Separately, eligibility for APTCs should reconsider current exclusions under the ACA. For instance, in current law, if insurance is offered by the employer, affordability is based on only the employee premium cost – not the cost for insurance for the employee’s spouse and/or children. The employee-only cost is often less that the 9.5% threshold;
The second paragraph is elimination of the family glitch. It will weaken the ESI market slightly but that is a valid trade-off.

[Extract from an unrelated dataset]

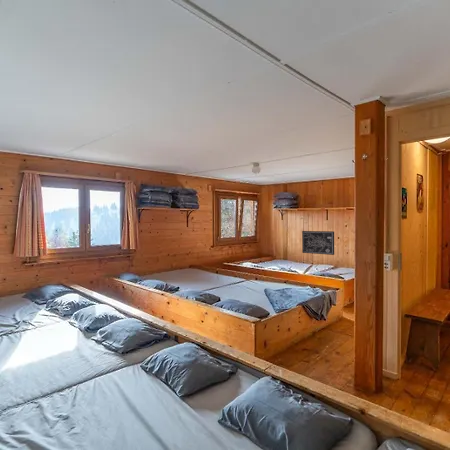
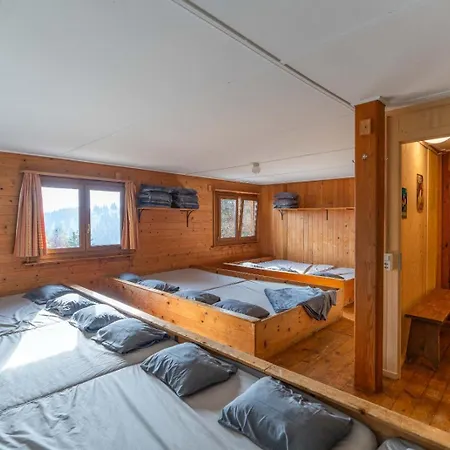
- wall art [301,230,335,256]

The first paragraph is amazing. This is a backdoor Medicaid expansion where the state does not need to pay either the current 5% or long run 10% of the Medicaid costs of the expansion population. Heroic analytical assumptions will be needed to justify budget “neutrality” as Oklahoma wants to claim budget credit for people who are eligible but not enrolled. CMS has been willing to make heroic assumptions before when it suits their priorities. The Arkansas private option Medicaid expansion used absurd assumptions and handwaving to get to budget “neutrality.” If Sec. Price wants to shovel federal money to core Trump voters and pay providers high rates, he can probably do so. I have a hard time seeing who has standing and motivation to sue but I am not a lawyer.

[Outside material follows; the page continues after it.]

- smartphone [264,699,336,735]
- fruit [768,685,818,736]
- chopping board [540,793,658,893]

Plan design also changes as carriers will offer two choices:
In lieu of metal tiered plans, plan options will be simplified to two standardized plan options: 1) a
comprehensive, traditional health plan with conventional cost-sharing and robust insurance coverage or 2) a high-deductible plan paired with a consumer health account. Consumers can choose to use their health accounts to purchase more comprehensive coverage or opt for lesser
coverage and more funds for first-dollar, out-of-pocket expenses available through their health account.
Subsidies are redesigned so that they are based on both age and income. I think they will not be tethered to a benchmark plan premium so individuals bear the risk of higher than expected premium increases. The goal is to have a subsidy that is large enough to make purchasing the standard plan affordable while allowing people to throw some money into an HSA if they choose the lower cost plan. This is a plausible set of trade-offs. I want to see the financials and the trade-offs for these scenarios. Low income (<100% FPL) people will need to get significant cost sharing assistance in the form of a very large subsidy to top themselves off and make themselves no worse off than if they were on Medicaid.

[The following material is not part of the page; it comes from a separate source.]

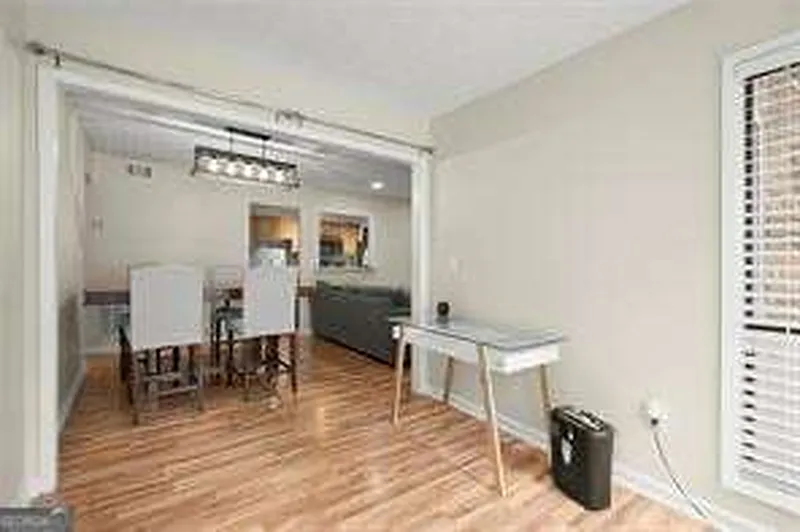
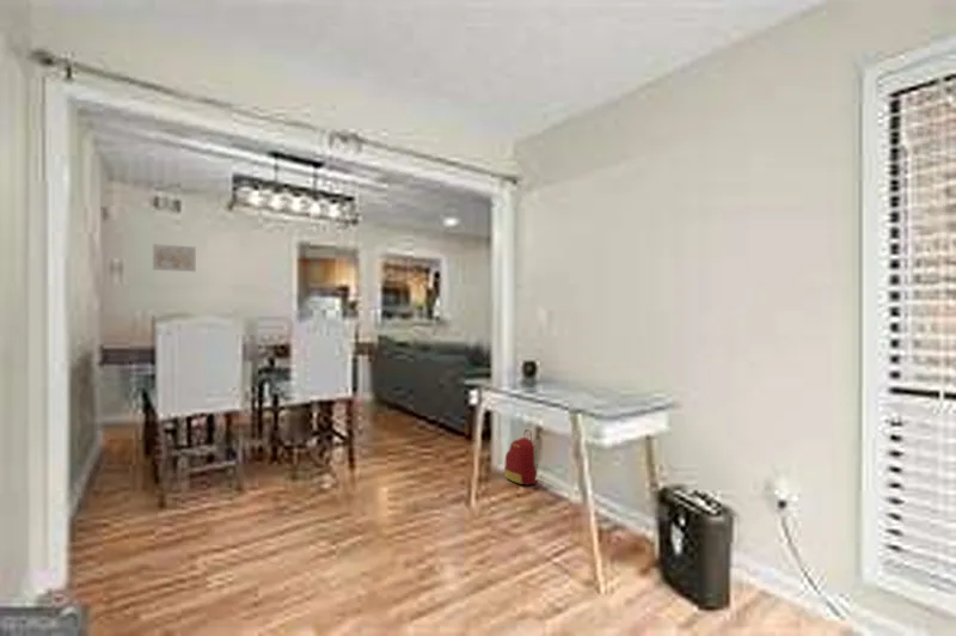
+ wall art [152,243,197,273]
+ backpack [503,428,538,487]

Oklahoma wants to do a lot for a 1332. The document that they have out there is a plan to have a plan. I spoke with an Oklahoma based analyst. They were pleasantly surprised that this proposal is still in the possibility space. Their concern was that Oklahoma has significant budget and cash constraint problems right now. Setting up a 1332 would have significant initial costs for new infrastructure and new regulatory capacity at a time when the state can barely keep current operations minimally funded.
I don’t think they have enough time nor details to get actuarial validation of their plans, gain CMS approval and then actually build the plans at the insurance companies in time for 1/1/18. I think they could do this with their 2018 goals pushed to 2019 and most of their 2019 goals pushed for the 2020 policy year. This is a complicated set of ideas with significant interaction between Medicaid, Exchange, employer sponsored insurance and Indian Health Services. Oklahoma could get approval but it is going to take some time.
I think there will be a major fight over using the 1332 process to effectively be a Medicaid expansion. Their budget and objectives for a high AV plan as the baseline plan will require heroic assumptions to gain approval. But if they can get a system where there is local buy-in to cover three quarters of a million people, I’ll wish them luck and hope for the best.